_Plain-text document sources:_
<<<<

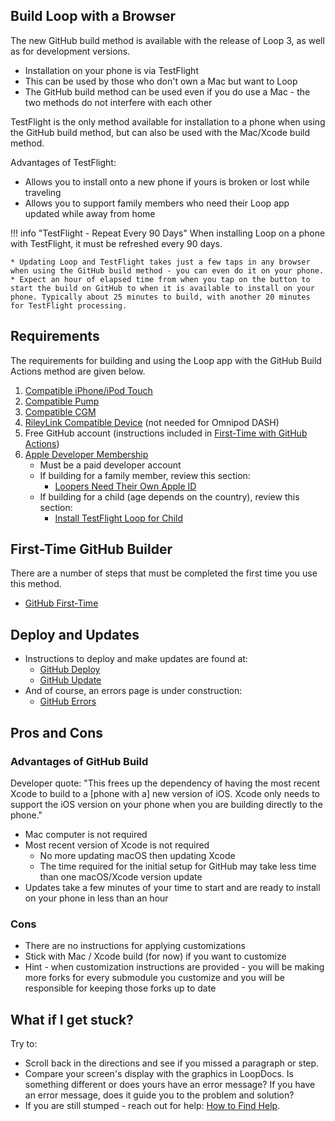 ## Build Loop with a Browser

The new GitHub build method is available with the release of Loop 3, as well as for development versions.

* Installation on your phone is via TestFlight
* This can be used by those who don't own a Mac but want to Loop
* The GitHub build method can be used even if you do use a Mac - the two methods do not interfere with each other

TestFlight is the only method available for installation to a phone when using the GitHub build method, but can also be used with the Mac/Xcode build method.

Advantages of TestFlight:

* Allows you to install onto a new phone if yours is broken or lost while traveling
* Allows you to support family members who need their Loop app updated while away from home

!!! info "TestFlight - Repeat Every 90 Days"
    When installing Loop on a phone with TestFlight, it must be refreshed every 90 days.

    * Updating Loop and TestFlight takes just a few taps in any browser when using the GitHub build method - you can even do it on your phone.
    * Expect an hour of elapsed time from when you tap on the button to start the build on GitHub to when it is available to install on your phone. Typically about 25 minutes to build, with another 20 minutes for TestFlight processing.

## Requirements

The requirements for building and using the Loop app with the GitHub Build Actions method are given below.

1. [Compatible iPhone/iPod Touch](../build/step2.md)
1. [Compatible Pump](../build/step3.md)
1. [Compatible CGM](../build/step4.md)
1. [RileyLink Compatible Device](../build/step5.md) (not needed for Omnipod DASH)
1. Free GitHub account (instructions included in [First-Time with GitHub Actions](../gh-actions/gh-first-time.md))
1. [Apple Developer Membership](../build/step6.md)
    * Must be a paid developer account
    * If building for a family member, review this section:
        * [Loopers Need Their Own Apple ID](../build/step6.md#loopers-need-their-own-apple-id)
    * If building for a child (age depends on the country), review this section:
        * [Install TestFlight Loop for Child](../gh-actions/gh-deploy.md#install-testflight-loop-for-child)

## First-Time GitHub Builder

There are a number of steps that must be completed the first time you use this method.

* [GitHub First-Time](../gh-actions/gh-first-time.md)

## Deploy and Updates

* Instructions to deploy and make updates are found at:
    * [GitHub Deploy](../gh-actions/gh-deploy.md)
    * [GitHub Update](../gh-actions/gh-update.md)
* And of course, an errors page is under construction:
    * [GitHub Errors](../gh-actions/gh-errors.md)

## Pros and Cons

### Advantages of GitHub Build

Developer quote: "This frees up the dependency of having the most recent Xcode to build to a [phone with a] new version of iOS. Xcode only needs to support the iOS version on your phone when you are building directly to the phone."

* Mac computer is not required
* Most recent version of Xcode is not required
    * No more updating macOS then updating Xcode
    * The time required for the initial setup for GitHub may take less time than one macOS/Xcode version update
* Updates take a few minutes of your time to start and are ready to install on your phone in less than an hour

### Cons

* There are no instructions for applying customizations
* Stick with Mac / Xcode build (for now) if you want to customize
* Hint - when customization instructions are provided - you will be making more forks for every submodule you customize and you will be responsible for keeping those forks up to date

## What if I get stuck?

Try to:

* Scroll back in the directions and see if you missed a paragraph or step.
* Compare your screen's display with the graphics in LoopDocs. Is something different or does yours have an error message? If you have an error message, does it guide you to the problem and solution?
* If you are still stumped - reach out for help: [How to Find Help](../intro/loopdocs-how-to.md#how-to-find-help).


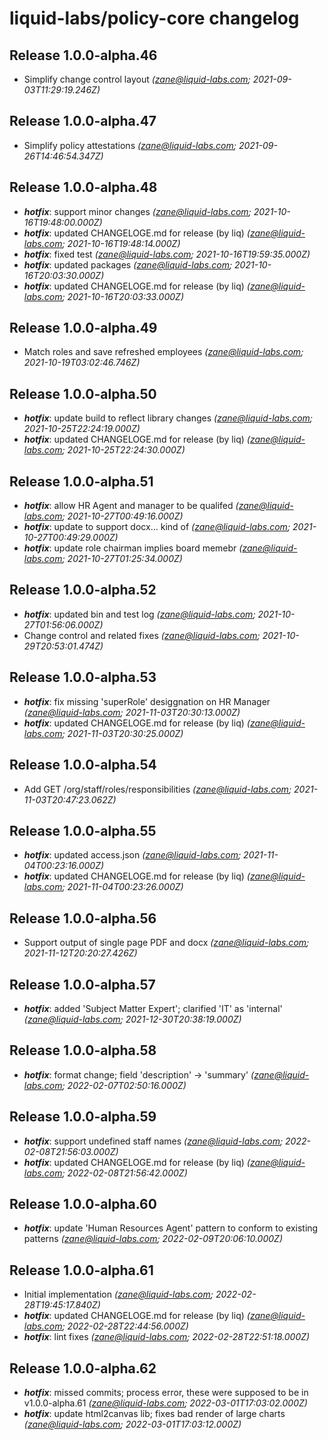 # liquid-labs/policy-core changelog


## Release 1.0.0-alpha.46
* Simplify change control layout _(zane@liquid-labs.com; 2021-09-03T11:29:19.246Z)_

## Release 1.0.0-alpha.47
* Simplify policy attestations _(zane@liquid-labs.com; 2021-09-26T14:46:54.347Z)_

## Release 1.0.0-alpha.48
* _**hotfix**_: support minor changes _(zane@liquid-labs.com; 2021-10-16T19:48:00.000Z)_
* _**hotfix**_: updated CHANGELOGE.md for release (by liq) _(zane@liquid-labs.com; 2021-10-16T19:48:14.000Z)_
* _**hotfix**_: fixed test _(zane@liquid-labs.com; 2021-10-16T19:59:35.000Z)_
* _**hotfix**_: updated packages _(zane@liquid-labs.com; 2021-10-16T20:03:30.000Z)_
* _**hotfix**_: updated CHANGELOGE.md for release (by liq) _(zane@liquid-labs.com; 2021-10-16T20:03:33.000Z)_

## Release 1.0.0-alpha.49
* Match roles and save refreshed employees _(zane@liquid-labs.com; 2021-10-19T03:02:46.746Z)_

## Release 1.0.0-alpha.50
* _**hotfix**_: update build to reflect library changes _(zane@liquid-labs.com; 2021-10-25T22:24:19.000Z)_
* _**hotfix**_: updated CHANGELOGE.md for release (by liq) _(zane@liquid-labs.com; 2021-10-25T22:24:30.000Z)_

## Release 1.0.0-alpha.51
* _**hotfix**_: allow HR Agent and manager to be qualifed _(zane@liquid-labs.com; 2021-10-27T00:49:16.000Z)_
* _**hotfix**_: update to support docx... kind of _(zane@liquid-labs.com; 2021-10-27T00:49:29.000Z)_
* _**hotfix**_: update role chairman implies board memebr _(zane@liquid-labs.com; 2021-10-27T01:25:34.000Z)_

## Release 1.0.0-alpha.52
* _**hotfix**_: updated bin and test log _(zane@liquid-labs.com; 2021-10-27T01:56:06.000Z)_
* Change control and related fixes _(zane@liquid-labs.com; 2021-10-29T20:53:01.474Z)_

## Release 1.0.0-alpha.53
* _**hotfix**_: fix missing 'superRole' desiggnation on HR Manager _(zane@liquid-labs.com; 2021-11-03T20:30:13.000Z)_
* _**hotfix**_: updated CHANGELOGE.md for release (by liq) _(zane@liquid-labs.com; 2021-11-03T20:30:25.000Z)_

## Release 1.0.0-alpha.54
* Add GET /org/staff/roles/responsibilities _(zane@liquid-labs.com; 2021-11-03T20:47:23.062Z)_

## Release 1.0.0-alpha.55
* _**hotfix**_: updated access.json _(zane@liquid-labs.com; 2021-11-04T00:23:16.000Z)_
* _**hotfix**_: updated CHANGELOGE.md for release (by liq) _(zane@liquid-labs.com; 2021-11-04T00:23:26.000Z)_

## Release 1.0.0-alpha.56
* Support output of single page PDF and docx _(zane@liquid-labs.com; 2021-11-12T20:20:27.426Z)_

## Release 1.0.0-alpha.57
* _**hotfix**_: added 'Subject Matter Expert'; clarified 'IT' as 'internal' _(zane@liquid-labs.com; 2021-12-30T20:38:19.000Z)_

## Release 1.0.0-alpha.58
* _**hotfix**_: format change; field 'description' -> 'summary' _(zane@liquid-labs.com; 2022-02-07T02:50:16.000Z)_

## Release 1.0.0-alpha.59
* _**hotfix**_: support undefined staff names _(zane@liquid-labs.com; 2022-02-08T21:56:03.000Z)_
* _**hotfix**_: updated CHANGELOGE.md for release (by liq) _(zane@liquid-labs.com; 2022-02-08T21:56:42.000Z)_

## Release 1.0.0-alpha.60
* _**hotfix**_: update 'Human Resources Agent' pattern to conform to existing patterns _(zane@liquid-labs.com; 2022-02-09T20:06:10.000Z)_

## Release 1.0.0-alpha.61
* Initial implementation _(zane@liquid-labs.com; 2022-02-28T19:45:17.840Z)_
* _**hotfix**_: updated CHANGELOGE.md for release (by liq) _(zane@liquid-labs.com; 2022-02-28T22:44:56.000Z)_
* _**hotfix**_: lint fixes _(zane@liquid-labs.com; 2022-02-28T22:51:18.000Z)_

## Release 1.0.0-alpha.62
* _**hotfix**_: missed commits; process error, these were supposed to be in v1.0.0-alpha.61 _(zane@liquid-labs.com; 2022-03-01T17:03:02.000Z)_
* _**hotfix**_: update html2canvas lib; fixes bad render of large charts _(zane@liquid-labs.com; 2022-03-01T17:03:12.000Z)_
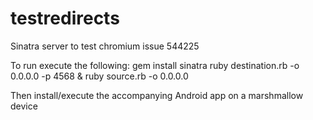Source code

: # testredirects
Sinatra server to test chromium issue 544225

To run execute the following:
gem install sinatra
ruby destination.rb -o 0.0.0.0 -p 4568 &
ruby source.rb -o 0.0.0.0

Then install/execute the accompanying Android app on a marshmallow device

>>>>

_Exercise details:_
Output consists of exactly the lines from the one containing "Sinatra server to test chromium issue 544225" to the end of the records above, retyped without change and with nothing extra.

_Result of this task:_
Sinatra server to test chromium issue 544225

To run execute the following:
gem install sinatra
ruby destination.rb -o 0.0.0.0 -p 4568 &
ruby source.rb -o 0.0.0.0

Then install/execute the accompanying Android app on a marshmallow device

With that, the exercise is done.